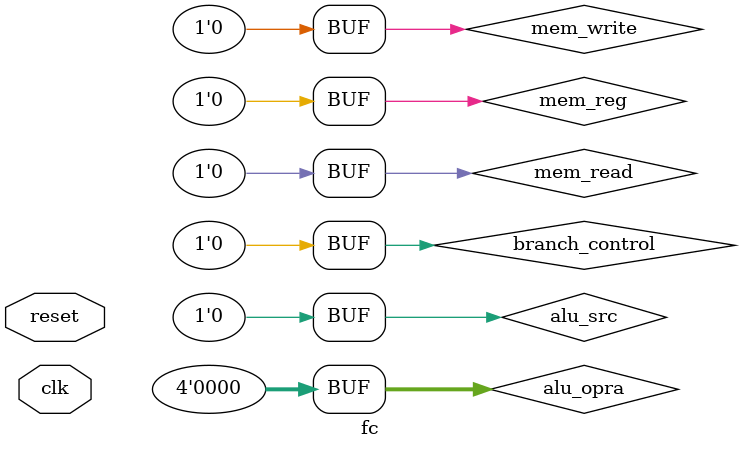
<source format=sv>
module fc #(parameter n = 32) (
    input logic clk,               // Clock input
    input logic reset             // Reset input
   
);

    // Internal signals for each stage
    logic [n-1:0] pc_imm, pc_4;
    logic [n-1:0] instr, rdata1, rdata2, immfinal;
    logic [n-1:0] alu_out, data_out, wr_data;
    logic [3:0] alu_opra;           // ALU operation code
    logic alu_src, mem_read, mem_write, mem_reg, branch_control, write_enable; // Control signals
    logic [2:0] func3;              // Function code 3
    logic [6:0] func7;              // Function code 7

    // Instruction Fetch Stage (IF)
    IF #(.n(n)) if_stage (
        .clk(clk),
        .reset(reset),
        //.pc_imm(pc_imm),
        .s(branch_control),         // Branch control signal
        .instr(instr),
        .pc_next(pc_4)              // Next PC after increment
	 );

    // Instruction Decode Stage (ID)
    ID #(.n(n)) id_stage (
        .reset(reset),
		   // Connect the output of wb_stage as input  
    .write_enable(1'b1), // Control signal for writing  
        .wr_data(wr_data),
        .instr(instr),
        .func3(func3),               // Connect function code 3
        .func7(func7),               // Connect function code 7
        .rdata1(rdata1),             // Register data output 1 (32 bits)
        .rdata2(rdata2),             // Register data output 2 (32 bits)
        .immfinal(immfinal)          // Sign-extended immediate value
    );

    // Execute Stage (EX)
    EX EX (
        .rs1(rdata1),                // 32-bit data from register file for rs1
        .rs2(rdata2),                // 32-bit data from register file for rs2
        .immfinal(immfinal),
        .alu_src(alu_src),           // ALU source selection
        .alu_op(alu_opra),           // ALU operation code
        .branch(branch_control),     // Branch signal
        .alu_out(alu_out),
        .and_out(branch_control)     // Branch condition output
    );

    // Data Memory Access Stage (MA)
    ma #(.n(n)) ma_stage (
        .alu_out(alu_out),
        .data_in(rdata2),
        .mem_read(mem_read),
        .mem_write(mem_write),
        .data_out(data_out)
    );

   
	 // Assuming the instance names from the diagram remain the same  
	wb #(.n(n)) wb_stage (  
    .alu_out(alu_out),  
    .data_in(data_out),  
    .mem_reg(mem_reg),  
    .wr_data(wr_data)   // Direct connection to next stage  
);  


    // Program Counter Update Logic
    always_comb begin
        // Default control signals
        mem_read = 0;
        mem_write = 0;
        mem_reg = 0;
        alu_src = 0;
        branch_control = 0;          // Branch control internal signal
        alu_opra = 4'b0000;          // Default ALU operation code
    end

endmodule

</source>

********

■ **What you will do**
The answer must repeat every line of the listing exactly and leave the pictures out.

■ **Solution to the exercise**
<source format=sv>
module fc #(parameter n = 32) (
    input logic clk,               // Clock input
    input logic reset             // Reset input
   
);

    // Internal signals for each stage
    logic [n-1:0] pc_imm, pc_4;
    logic [n-1:0] instr, rdata1, rdata2, immfinal;
    logic [n-1:0] alu_out, data_out, wr_data;
    logic [3:0] alu_opra;           // ALU operation code
    logic alu_src, mem_read, mem_write, mem_reg, branch_control, write_enable; // Control signals
    logic [2:0] func3;              // Function code 3
    logic [6:0] func7;              // Function code 7

    // Instruction Fetch Stage (IF)
    IF #(.n(n)) if_stage (
        .clk(clk),
        .reset(reset),
        //.pc_imm(pc_imm),
        .s(branch_control),         // Branch control signal
        .instr(instr),
        .pc_next(pc_4)              // Next PC after increment
	 );

    // Instruction Decode Stage (ID)
    ID #(.n(n)) id_stage (
        .reset(reset),
		   // Connect the output of wb_stage as input  
    .write_enable(1'b1), // Control signal for writing  
        .wr_data(wr_data),
        .instr(instr),
        .func3(func3),               // Connect function code 3
        .func7(func7),               // Connect function code 7
        .rdata1(rdata1),             // Register data output 1 (32 bits)
        .rdata2(rdata2),             // Register data output 2 (32 bits)
        .immfinal(immfinal)          // Sign-extended immediate value
    );

    // Execute Stage (EX)
    EX EX (
        .rs1(rdata1),                // 32-bit data from register file for rs1
        .rs2(rdata2),                // 32-bit data from register file for rs2
        .immfinal(immfinal),
        .alu_src(alu_src),           // ALU source selection
        .alu_op(alu_opra),           // ALU operation code
        .branch(branch_control),     // Branch signal
        .alu_out(alu_out),
        .and_out(branch_control)     // Branch condition output
    );

    // Data Memory Access Stage (MA)
    ma #(.n(n)) ma_stage (
        .alu_out(alu_out),
        .data_in(rdata2),
        .mem_read(mem_read),
        .mem_write(mem_write),
        .data_out(data_out)
    );

   
	 // Assuming the instance names from the diagram remain the same  
	wb #(.n(n)) wb_stage (  
    .alu_out(alu_out),  
    .data_in(data_out),  
    .mem_reg(mem_reg),  
    .wr_data(wr_data)   // Direct connection to next stage  
);  


    // Program Counter Update Logic
    always_comb begin
        // Default control signals
        mem_read = 0;
        mem_write = 0;
        mem_reg = 0;
        alu_src = 0;
        branch_control = 0;          // Branch control internal signal
        alu_opra = 4'b0000;          // Default ALU operation code
    end

endmodule

</source>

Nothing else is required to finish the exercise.